Oh man, sorry!!!!! No, mine is not that bad. Today maybe because of the cold, finally I think I'm getting somewhere with this.

It seems that these damn cars overheat once really bad and it's a residual effect. Ever since the first time it overheated really bad because the radiator went kaput, I've had to replace three hoses, the thermo, the valve cover gasket and spark plug tube seals and none of them at once ever! All have been on separate occasions. Today I finally saw that dreaded puff of white smoke coming out of the back but since I can't look at my tailpipe, I don't know if it's out of the tailpipe or from being on the tailpipe.

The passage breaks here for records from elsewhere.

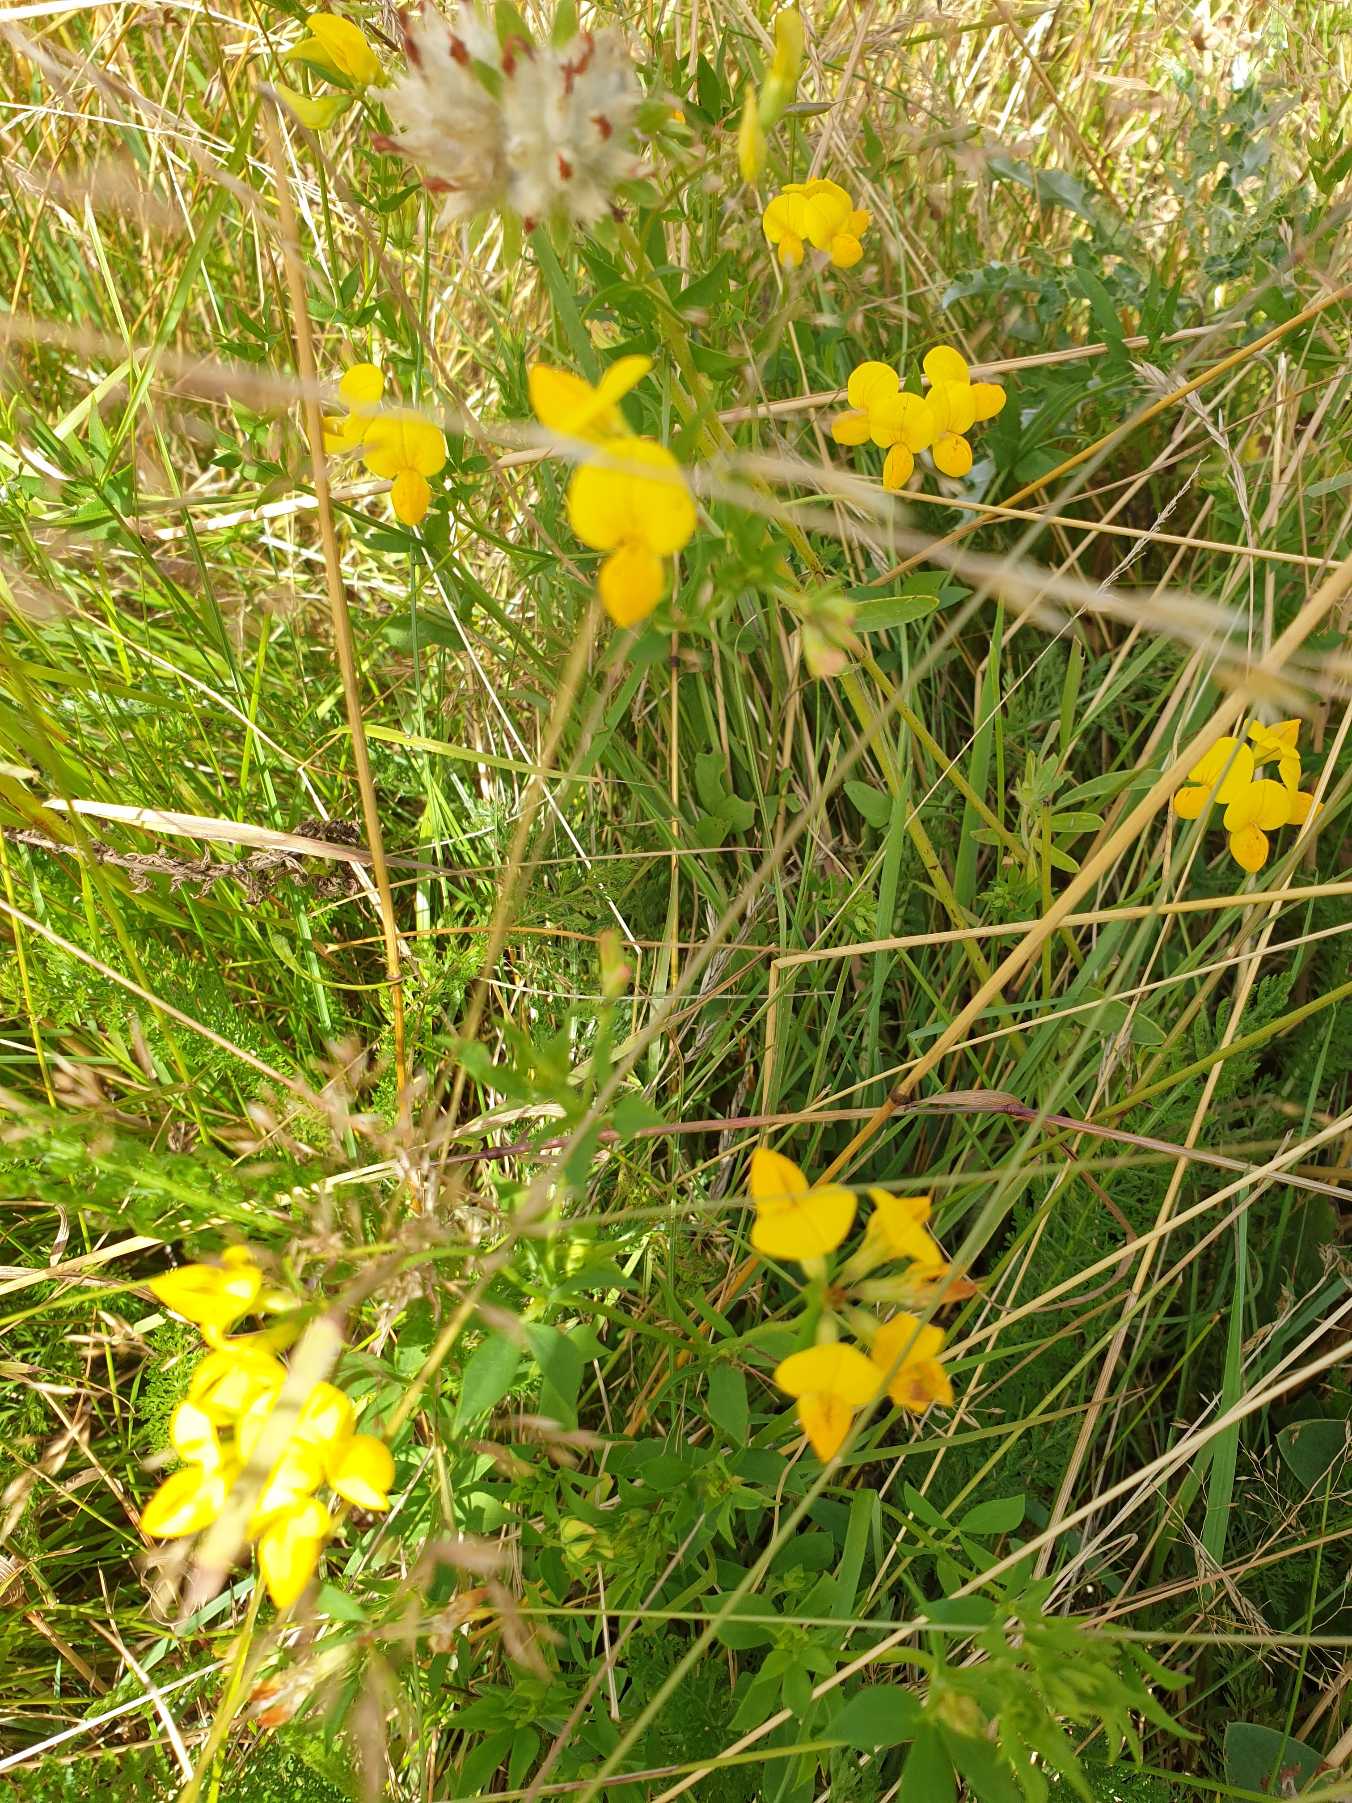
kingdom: Plantae
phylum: Tracheophyta
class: Magnoliopsida
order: Fabales
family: Fabaceae
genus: Lotus
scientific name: Lotus corniculatus
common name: Almindelig kællingetand
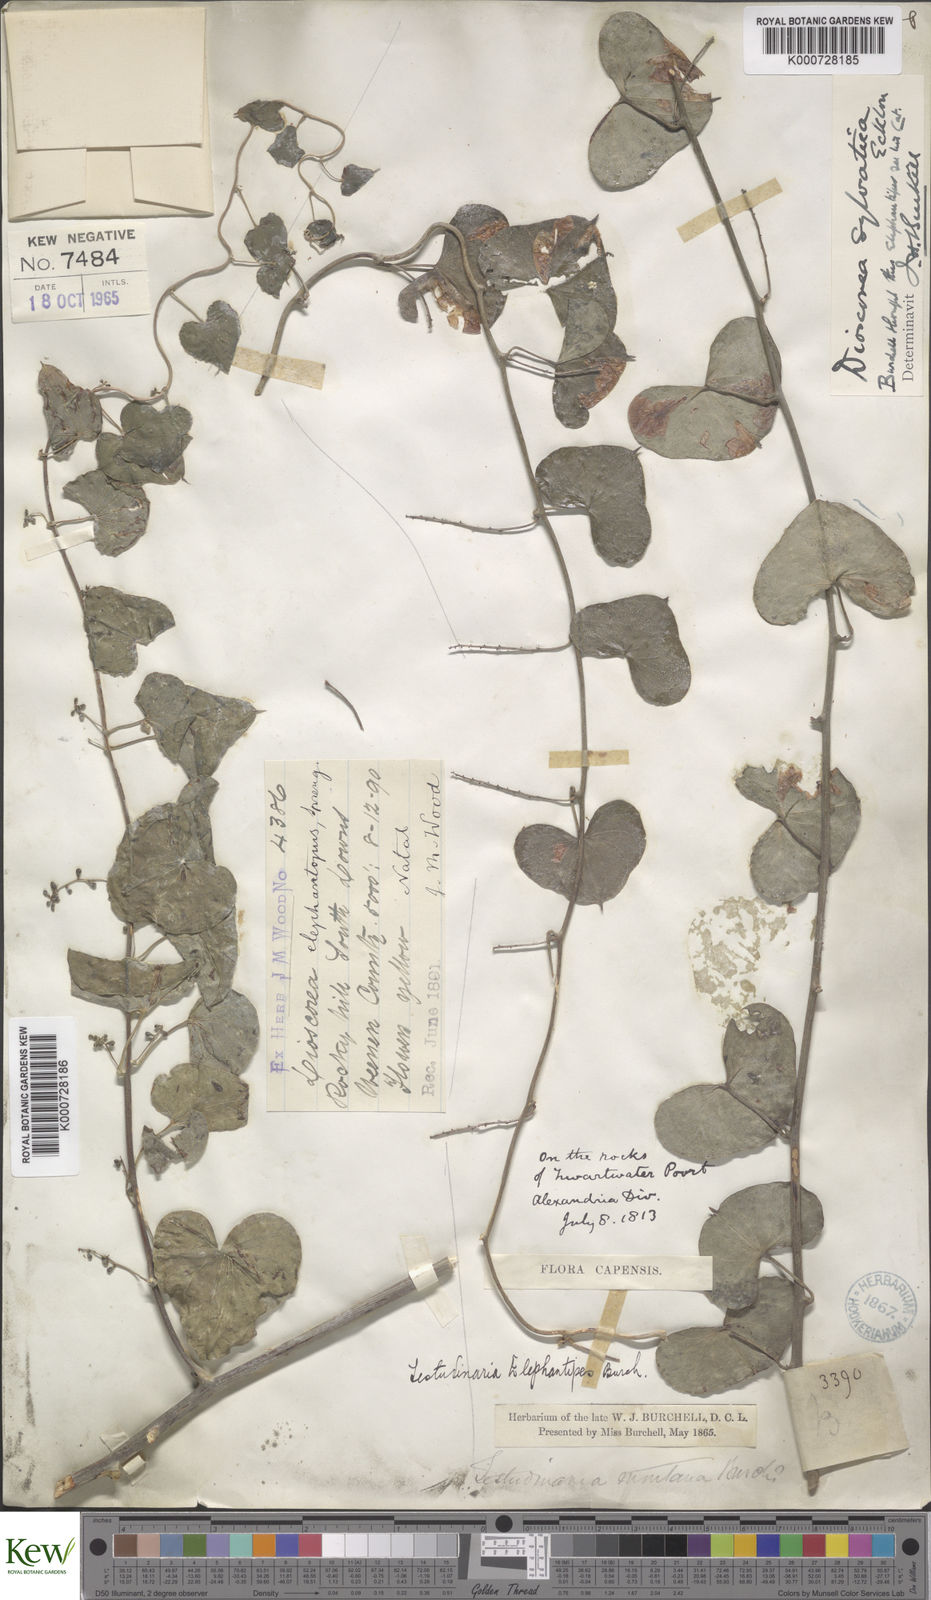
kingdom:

When I saw that my first thought was "ah [email protected](k!" but it didn't last more then a few seconds and as soon as I decelerated to get off the highway it went away completely and I never saw it again. I figured at this point, I was gonna eventually start to warm up. After about ten more miles and two stop lights, it finally started. It went on it's usual state of up and down until I got home except for this time, I could finally hear a hissing noise and could smell coolant. However, I couldn't see anything. Not water squirting, no steam, no oil squirting, nothing.

My oil has always been nice and black and still was. My coolant low of course. Rather then let it cool of, I put more coolant and went for a drive to drop my wife off to work and back. By the time I got home although it didn't get hot, I could hear the hissing noise again.
This time with a flashlight and thanks to the cold, I finally saw what looked like some steam. Low and behold another cracked hose but since it's beyond the thermo housing, I'm thinking that is why it didn't leak during a pressure test and the crack was probably so small that that is why it's taken so long to lose coolant..

I don't know what this hose is called but I can take a pix of it. I know it's a small rubber hose behind the injectors that looks like it is between to metal hoses. Hopefully the spare hosing I have will be the right size and I'll replace it tomorrow and this will finally be the end for this bulls#!t for me!


----------



## My240SXproject (Jan 8, 2009)

O man i wish mine was like that i cant even drive mine really.
after u change out that hose maybe try bleeding the system also is the thermo u got a original replacement one or aftermarket. Ive heard the after market ones will freak out your temp.


----------



## azRPS13 (Jun 7, 2003)

Thats your heater hose. Good find. How bad did you overheat that last time? Do you smell radiator fuild in your exhaust?


----------



## Guro305 (Dec 16, 2007)

azRPS13 said:


> Thats your heater hose. Good find. How bad did you overheat that last time? Do you smell radiator fuild in your exhaust?


Nah! I could smell it under the hood not out the back. 

I never let it get superhot. Last time it got hot the needle was past at the top of the mercury illustration so it didn't get superhot.


----------